The ski jump has a long history, having originally been constructed in 1931 by Kishichiro Okura. The stadium was renovated in 1970 in preparation of the 1972 Winter Olympics, which were the first Olympic Games held outside Europe or the USA. During these games ski jumping won a particularly important place in the hearts of Japanese winter sports fans, as Japan won three medals in the Normal Hill event, though this was not here at Okurayama but at the nearby Miyanomori Ski Jump. Nevertheless, the Okurayama stadium played a major role in 2007 when Sapporo hosted the FIS Nordic World Ski Championship, which was also the first time for the event to be held in Asia. In addition to the jump itself the area houses the Winter Sports Museum, the Okurayama Crystal House, and the Okurayama Observation Platform.
The stadium has an area of 8.2 hectares and a maximum capacity of 50,000 people. The jump is one of only a few 90 meter class jumping hills in the world. The maximum inclination of the Approach Slope is 35 degrees, and the Landing Slope 37 degrees. The total height of the jump hill from top to bottom is 133 meters, and the distance to the K-spot (critical point) is 120 meters. The current record held on the ski jump (Bakken Record) is 145.0 meters, which was achieved by ski jumper Yusuke Kaneko on March 25, 2005. The cost of the lift is 500 yen, and the lift usually opens at 8:30am, closing in the late afternoon or early evening depending on the season.
Visitors can take the ski lift to the peak, where there is a viewing lounge at an elevation of 300 meters that provides panoramic views of Sapporo, the Ishikari Plain, and Ishikari Bay. It is also an ideal location to view the start line of the ski jump right before your eyes – looking directly down at the steep slope of the approach will certainly give you an idea of how the skiers feel when they begin their jumps! The small kiosk in the observatory also sells some of the best ice cream in Hokkaido.

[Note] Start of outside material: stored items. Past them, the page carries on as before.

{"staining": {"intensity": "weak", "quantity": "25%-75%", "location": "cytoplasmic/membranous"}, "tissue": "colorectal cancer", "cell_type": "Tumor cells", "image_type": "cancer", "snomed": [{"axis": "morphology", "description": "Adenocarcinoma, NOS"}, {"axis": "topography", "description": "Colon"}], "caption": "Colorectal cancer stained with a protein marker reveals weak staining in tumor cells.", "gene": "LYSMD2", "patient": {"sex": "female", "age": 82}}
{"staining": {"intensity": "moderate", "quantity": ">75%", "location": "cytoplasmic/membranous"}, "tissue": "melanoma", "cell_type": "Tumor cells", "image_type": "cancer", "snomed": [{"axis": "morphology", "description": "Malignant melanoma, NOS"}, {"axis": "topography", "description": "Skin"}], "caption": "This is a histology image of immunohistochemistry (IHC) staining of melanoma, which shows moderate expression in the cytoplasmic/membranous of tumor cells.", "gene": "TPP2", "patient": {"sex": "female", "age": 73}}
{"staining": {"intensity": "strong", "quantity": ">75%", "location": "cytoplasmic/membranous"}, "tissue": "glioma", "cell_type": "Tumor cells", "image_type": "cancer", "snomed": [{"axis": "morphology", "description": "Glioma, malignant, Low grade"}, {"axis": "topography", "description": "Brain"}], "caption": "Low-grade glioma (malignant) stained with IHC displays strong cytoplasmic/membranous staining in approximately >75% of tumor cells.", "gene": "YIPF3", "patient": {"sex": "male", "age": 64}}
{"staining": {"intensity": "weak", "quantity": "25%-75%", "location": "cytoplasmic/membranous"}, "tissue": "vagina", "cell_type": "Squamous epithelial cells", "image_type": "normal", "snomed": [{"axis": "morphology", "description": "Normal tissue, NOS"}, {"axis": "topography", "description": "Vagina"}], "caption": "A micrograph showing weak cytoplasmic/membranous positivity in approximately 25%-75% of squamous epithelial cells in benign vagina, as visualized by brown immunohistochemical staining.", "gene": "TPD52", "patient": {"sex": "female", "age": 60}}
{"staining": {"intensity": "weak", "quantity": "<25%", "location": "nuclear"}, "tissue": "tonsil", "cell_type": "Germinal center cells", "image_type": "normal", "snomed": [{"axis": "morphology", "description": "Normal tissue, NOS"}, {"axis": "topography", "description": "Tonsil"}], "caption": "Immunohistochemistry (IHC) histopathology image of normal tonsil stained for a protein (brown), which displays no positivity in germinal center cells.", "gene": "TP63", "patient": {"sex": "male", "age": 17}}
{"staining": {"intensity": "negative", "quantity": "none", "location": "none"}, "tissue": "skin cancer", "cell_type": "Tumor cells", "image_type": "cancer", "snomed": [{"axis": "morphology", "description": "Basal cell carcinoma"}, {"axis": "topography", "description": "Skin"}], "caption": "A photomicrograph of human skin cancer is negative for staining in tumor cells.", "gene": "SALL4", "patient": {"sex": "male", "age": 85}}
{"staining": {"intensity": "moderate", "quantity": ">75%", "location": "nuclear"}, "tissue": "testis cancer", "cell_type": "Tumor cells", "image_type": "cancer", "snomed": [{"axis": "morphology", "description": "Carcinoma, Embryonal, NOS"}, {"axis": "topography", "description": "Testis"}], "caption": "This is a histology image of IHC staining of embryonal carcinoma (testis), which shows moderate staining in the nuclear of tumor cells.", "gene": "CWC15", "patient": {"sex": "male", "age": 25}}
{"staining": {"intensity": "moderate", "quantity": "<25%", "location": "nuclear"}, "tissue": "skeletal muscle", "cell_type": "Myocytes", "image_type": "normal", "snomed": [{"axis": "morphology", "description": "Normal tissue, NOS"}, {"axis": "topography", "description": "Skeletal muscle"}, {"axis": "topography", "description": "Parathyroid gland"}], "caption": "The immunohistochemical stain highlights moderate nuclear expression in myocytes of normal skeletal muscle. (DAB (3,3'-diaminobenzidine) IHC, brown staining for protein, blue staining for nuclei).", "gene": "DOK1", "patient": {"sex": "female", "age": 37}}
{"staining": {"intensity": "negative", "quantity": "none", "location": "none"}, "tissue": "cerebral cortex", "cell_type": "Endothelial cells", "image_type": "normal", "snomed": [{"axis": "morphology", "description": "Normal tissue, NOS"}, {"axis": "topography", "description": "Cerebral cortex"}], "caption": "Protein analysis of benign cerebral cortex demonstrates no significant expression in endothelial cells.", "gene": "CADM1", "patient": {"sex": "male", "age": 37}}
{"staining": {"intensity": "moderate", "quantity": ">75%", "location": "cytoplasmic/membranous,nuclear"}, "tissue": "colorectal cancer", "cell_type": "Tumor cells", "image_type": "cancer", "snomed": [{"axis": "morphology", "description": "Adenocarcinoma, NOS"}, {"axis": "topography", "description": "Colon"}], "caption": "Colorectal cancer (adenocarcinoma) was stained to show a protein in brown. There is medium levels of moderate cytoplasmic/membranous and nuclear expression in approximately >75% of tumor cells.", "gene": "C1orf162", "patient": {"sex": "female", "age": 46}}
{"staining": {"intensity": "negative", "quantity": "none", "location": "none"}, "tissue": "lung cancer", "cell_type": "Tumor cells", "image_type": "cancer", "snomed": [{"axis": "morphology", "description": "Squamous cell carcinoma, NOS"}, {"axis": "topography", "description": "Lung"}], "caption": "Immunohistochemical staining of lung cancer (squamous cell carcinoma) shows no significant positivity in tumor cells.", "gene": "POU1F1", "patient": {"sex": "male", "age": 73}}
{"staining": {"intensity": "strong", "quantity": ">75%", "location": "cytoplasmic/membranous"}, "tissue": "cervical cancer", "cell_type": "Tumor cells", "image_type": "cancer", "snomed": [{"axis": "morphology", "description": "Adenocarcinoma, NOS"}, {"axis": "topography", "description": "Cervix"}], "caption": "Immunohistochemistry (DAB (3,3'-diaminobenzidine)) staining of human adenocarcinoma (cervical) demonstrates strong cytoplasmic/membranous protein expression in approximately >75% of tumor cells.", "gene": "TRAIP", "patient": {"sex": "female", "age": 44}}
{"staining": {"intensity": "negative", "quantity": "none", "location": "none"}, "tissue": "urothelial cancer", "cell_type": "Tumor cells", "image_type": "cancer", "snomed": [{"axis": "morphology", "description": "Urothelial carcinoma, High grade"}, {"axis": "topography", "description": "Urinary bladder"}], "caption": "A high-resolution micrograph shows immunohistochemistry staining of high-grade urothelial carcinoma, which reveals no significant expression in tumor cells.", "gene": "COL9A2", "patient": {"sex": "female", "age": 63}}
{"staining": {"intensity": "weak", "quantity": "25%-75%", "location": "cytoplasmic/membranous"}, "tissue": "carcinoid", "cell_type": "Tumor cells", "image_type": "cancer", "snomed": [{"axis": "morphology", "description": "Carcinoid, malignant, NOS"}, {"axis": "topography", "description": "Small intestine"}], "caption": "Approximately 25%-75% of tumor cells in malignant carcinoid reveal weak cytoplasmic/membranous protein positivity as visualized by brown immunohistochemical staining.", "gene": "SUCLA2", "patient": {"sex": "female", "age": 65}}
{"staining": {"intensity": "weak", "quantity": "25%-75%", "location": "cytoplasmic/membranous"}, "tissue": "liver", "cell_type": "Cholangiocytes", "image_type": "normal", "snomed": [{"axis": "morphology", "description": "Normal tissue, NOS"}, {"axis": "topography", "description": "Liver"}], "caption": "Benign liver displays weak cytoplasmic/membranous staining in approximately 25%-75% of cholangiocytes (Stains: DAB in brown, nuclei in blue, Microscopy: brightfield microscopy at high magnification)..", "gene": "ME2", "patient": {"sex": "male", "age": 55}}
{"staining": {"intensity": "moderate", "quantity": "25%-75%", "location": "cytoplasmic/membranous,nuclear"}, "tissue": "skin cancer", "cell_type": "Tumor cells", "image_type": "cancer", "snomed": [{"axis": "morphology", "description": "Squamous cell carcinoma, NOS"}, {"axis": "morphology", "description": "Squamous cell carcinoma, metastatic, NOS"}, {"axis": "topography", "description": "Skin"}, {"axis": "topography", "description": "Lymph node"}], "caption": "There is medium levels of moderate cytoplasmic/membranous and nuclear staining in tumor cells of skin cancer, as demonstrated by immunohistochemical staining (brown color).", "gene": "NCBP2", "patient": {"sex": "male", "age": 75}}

Okurayama is accessible by car via about a 20 minute drive from downtown Sapporo. Free parking is available (regular vehicles: 113 spaces, large vehicles: 15 spaces) but may not be available on competition days. To get there via public transport you’ll have to take a bus. The easiest is the Burari Sapporo Kanko Bus which operates between the JR Sapporo Station Bus Terminal and Okurayama stop. It runs from late April until early November. In winter you’ll have to take the Sapporo Subway Tozai line (orange line) from Odori Station and get off at Maruyama Koen Station. This takes about 10 minutes and costs ¥240 yen. From there go to Exit 2 and you’ll find the Maruyama Bus Terminal. From there take the JR Bus number Maru 14 on the Araiyama Line and get off at the Okurayama Kyogijo Iriguchi stop. It takes about 15 minutes and costs ¥200 yen. The Okurayama Jump Stadium is about ten minutes by foot from the bus stop.
Okurayama is recommended for the beautiful views of Sapporo city alone and the Winter Sports Museum and its participation in the 1972 Winter Olympics are an added bonus. Make sure to dress warm when visiting though, as it can get very cold at the top.